--- Material to process ---

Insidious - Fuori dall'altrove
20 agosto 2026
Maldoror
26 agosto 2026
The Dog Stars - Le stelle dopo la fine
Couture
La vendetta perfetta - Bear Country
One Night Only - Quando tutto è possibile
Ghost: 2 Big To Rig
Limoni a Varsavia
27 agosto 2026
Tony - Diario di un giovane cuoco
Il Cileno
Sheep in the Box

---
--- Material to process ---

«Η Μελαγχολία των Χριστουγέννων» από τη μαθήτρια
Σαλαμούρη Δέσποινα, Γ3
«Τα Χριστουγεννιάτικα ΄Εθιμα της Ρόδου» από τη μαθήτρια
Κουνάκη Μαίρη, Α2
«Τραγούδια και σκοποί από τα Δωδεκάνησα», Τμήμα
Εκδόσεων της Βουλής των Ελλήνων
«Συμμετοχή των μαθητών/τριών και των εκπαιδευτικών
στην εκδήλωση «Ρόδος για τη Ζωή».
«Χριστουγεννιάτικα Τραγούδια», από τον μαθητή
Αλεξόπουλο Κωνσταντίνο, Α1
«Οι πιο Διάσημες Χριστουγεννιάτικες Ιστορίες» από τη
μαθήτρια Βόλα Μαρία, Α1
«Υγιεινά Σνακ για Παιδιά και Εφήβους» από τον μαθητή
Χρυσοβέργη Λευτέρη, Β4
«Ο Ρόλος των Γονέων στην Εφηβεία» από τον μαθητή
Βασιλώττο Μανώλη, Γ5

---

> _Task_: List every line from the rows above that contains the word "μαθητή". Matching is case-sensitive.

> _Exercise output_:
«Χριστουγεννιάτικα Τραγούδια», από τον μαθητή
«Υγιεινά Σνακ για Παιδιά και Εφήβους» από τον μαθητή
«Ο Ρόλος των Γονέων στην Εφηβεία» από τον μαθητή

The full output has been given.